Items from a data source
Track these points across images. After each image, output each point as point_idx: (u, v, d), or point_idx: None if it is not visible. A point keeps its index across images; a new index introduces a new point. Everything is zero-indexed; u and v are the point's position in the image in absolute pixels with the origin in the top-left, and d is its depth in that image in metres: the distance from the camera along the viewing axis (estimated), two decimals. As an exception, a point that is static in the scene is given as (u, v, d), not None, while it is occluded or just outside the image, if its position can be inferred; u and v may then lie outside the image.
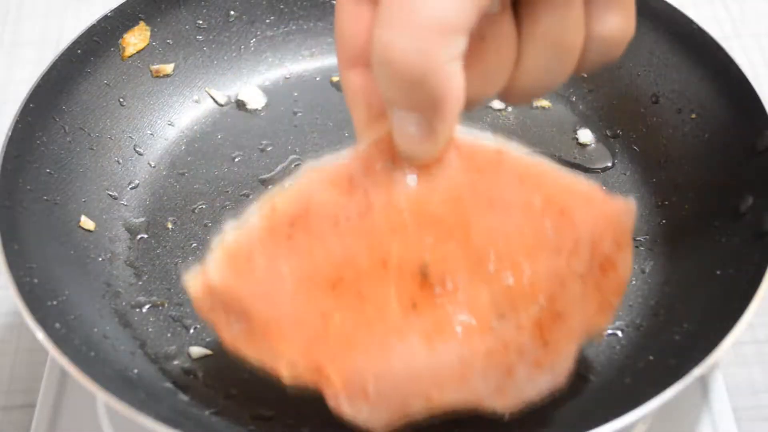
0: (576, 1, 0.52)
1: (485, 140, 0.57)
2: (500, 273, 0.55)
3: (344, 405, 0.54)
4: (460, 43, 0.48)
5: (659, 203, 0.74)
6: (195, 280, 0.57)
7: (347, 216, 0.55)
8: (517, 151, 0.57)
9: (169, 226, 0.74)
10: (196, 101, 0.83)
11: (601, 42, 0.54)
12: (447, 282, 0.55)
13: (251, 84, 0.84)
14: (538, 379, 0.56)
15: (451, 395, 0.55)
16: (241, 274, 0.56)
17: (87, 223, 0.71)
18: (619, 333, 0.67)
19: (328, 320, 0.55)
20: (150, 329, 0.68)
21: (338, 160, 0.56)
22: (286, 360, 0.55)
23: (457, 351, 0.54)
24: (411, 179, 0.55)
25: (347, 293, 0.55)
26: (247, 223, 0.57)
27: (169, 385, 0.64)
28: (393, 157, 0.55)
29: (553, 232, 0.56)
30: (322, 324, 0.55)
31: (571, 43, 0.53)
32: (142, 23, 0.80)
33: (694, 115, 0.75)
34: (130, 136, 0.78)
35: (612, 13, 0.53)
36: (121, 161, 0.77)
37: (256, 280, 0.56)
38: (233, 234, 0.57)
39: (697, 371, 0.57)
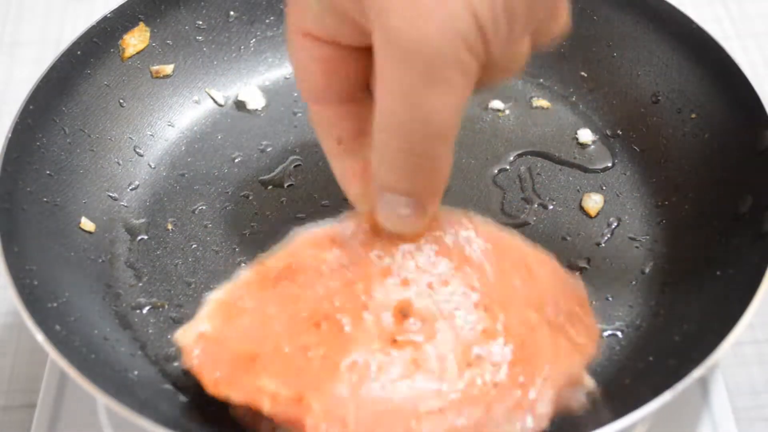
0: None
1: (461, 216, 0.63)
2: (476, 317, 0.60)
3: None
4: (456, 130, 0.52)
5: (659, 203, 0.74)
6: (186, 332, 0.60)
7: (331, 268, 0.61)
8: (488, 225, 0.64)
9: (170, 227, 0.74)
10: (196, 102, 0.83)
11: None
12: (426, 323, 0.59)
13: (251, 84, 0.84)
14: (517, 421, 0.57)
15: (429, 425, 0.56)
16: (230, 319, 0.60)
17: (87, 224, 0.71)
18: (619, 333, 0.67)
19: (312, 353, 0.58)
20: (150, 331, 0.68)
21: (323, 227, 0.62)
22: (269, 393, 0.57)
23: (436, 385, 0.57)
24: (392, 242, 0.61)
25: (330, 330, 0.59)
26: (237, 278, 0.62)
27: (169, 386, 0.64)
28: (374, 226, 0.61)
29: (522, 287, 0.61)
30: (305, 357, 0.58)
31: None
32: (141, 24, 0.80)
33: (694, 115, 0.75)
34: (130, 137, 0.78)
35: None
36: (121, 162, 0.77)
37: (244, 322, 0.60)
38: (223, 288, 0.62)
39: (696, 373, 0.57)
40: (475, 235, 0.63)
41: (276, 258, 0.62)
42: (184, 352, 0.59)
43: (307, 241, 0.62)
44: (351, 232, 0.62)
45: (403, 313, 0.59)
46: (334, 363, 0.58)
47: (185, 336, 0.59)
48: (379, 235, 0.61)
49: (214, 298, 0.61)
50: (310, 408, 0.56)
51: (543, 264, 0.63)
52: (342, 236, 0.62)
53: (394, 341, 0.58)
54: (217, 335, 0.59)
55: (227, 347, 0.58)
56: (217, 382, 0.58)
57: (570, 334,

> **Your goal**:
In the records above, find the line that contains "35: (612, 13, 0.53)". Print it and every later line exactly, omitting the pictures.

> **Expected answer**:
35: (612, 13, 0.53)
36: (121, 161, 0.77)
37: (256, 280, 0.56)
38: (233, 234, 0.57)
39: (697, 371, 0.57)
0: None
1: (461, 216, 0.63)
2: (476, 317, 0.60)
3: None
4: (456, 130, 0.52)
5: (659, 203, 0.74)
6: (186, 332, 0.60)
7: (331, 268, 0.61)
8: (488, 225, 0.64)
9: (170, 227, 0.74)
10: (196, 102, 0.83)
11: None
12: (426, 323, 0.59)
13: (251, 84, 0.84)
14: (517, 421, 0.57)
15: (429, 425, 0.56)
16: (230, 319, 0.60)
17: (87, 224, 0.71)
18: (619, 333, 0.67)
19: (312, 353, 0.58)
20: (150, 331, 0.68)
21: (323, 227, 0.62)
22: (269, 393, 0.57)
23: (436, 385, 0.57)
24: (392, 242, 0.61)
25: (330, 330, 0.59)
26: (237, 278, 0.62)
27: (169, 386, 0.64)
28: (374, 226, 0.61)
29: (522, 287, 0.61)
30: (305, 357, 0.58)
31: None
32: (141, 24, 0.80)
33: (694, 115, 0.75)
34: (130, 137, 0.78)
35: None
36: (121, 162, 0.77)
37: (244, 322, 0.60)
38: (223, 288, 0.62)
39: (696, 373, 0.57)
40: (475, 235, 0.63)
41: (276, 258, 0.62)
42: (184, 352, 0.59)
43: (307, 241, 0.62)
44: (351, 232, 0.62)
45: (403, 313, 0.59)
46: (334, 363, 0.58)
47: (185, 336, 0.59)
48: (379, 235, 0.61)
49: (214, 298, 0.61)
50: (310, 408, 0.56)
51: (543, 264, 0.63)
52: (342, 236, 0.62)
53: (394, 341, 0.58)
54: (217, 335, 0.59)
55: (227, 347, 0.58)
56: (217, 382, 0.58)
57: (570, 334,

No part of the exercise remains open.